When we started out, RightScale hadn't yet released their chef infrastruture. So I started out by installing two chef servers: one in the public EC2 and one in our VPC. I used these to start writing and testing my cookbooks so that they'd be ready once RightScale released.
Once RightScale did release, I shutdown my chef servers and forgot about them. But recently, we've been talking to Adam Jacob and his crew at Opscode and we want to see what a hybrid RightScale / Opscode environment would look like. That means going back to owning our own chef servers (and possibly later replacing them with the Opscode Platform).
But Chef is moving pretty quickly. They've made a major release since I last had chef servers running in which they've changed the authentication system dramatically. Sadly, the CentOS RPM at ELFF hasn't caught up, so to take advantages of the new 0.8.x features, I had to install it myself.
It hasn't been easy, so I'll post what I've done here in case someone else has the same problems I did. I'm using a custom AMI of CentOS 5.3 on Amazon's EC2 in our VPC, launched with RightScale
First off, I followed the directions at the Chef Wiki for preparing a CentOS host to be come a chef server. Next I followed the directions for bootstrapping a server. The things that tripped me up were
- RightScale runs their own AMQP service on their instances to manage communications with their infrastructure. You'll have to remove it, turn it off, or change the chef RabbitMQ port to something else. I just turned it off for this experiment. I don't know the implications of changing the chef RabbitMQ port.

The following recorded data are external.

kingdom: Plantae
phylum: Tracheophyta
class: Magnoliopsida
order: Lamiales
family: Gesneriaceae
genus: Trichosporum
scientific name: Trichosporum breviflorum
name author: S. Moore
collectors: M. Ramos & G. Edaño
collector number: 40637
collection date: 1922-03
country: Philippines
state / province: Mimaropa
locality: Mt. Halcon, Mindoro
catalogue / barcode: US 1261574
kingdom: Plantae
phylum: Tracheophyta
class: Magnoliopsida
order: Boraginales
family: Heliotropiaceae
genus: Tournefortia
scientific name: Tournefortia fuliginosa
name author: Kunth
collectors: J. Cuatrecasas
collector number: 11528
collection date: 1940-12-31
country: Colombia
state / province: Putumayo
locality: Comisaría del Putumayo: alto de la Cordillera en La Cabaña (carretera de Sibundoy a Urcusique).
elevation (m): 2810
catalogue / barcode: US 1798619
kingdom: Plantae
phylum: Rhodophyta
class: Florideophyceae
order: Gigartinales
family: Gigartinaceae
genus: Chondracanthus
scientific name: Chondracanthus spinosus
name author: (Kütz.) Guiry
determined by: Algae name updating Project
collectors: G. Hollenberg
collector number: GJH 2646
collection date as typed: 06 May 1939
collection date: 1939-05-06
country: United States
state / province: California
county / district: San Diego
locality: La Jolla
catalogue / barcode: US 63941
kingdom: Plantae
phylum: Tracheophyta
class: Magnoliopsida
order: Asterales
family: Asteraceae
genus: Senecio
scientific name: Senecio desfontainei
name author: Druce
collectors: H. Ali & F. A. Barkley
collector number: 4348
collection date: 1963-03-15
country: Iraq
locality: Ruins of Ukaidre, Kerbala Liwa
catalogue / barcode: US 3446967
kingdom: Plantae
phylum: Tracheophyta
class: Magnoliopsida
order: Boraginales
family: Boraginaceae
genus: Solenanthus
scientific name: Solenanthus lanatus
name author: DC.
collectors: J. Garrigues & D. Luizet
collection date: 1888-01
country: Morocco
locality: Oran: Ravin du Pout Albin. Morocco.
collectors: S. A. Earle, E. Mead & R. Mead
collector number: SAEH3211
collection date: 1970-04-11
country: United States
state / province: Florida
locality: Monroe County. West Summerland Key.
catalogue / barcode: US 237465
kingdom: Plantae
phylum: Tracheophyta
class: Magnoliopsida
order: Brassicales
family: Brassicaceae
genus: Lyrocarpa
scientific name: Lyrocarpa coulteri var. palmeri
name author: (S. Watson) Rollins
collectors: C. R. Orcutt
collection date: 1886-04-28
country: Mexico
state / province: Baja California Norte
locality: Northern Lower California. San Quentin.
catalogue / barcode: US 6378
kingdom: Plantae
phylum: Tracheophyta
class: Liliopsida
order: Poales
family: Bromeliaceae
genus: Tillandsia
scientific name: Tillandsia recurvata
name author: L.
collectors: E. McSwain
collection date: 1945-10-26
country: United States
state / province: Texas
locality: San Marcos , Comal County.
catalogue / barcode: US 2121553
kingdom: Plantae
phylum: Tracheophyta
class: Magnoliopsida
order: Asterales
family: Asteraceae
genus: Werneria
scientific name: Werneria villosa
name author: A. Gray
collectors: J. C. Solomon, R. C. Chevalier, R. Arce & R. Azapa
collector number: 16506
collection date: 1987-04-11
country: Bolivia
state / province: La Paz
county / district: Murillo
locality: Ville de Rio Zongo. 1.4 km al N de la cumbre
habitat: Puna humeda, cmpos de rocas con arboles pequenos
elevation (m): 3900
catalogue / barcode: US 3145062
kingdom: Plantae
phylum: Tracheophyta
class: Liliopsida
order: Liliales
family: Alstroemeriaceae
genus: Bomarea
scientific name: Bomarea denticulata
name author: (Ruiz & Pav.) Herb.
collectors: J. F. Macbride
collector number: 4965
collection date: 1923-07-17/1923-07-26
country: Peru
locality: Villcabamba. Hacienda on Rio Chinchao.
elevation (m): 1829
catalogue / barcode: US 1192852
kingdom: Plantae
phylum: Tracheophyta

- Don't forget the final bit at the bottom of the first page that describes setting up the chef user, setting permissions on run diretories and starting the services for CentOS.
- Be sure to use "init_style": "init" in your json file when bootstrapping.
- Be sure to modify your init scripts to add -P $pidfile as in CHEF-1074 so service stop/restart work properly.
Google found this IRC chat log (search for "BobFunk" and read on) which suggested I downgrade merb from 1.1.0 to 1.0.15 and that fixed the problem. Here are the commands to do that
gem install merb-core merb-assets merb-haml merb-helpers merb-param-protection merb-slices -v=1.0.15
gem uninstall -I merb-core merb-assets merb-haml merb-helpers merb-param-protection merb-slices -v=1.1.0
So now I seem to have a working chef server once again. I just need to hide it behind an Apache proxy so I can serve it over SSL on port 443 (though I guess I'll need two secure ports, one for the webui and one for the api). Next I'll need to actually install my cookbooks and test them out on some new clients.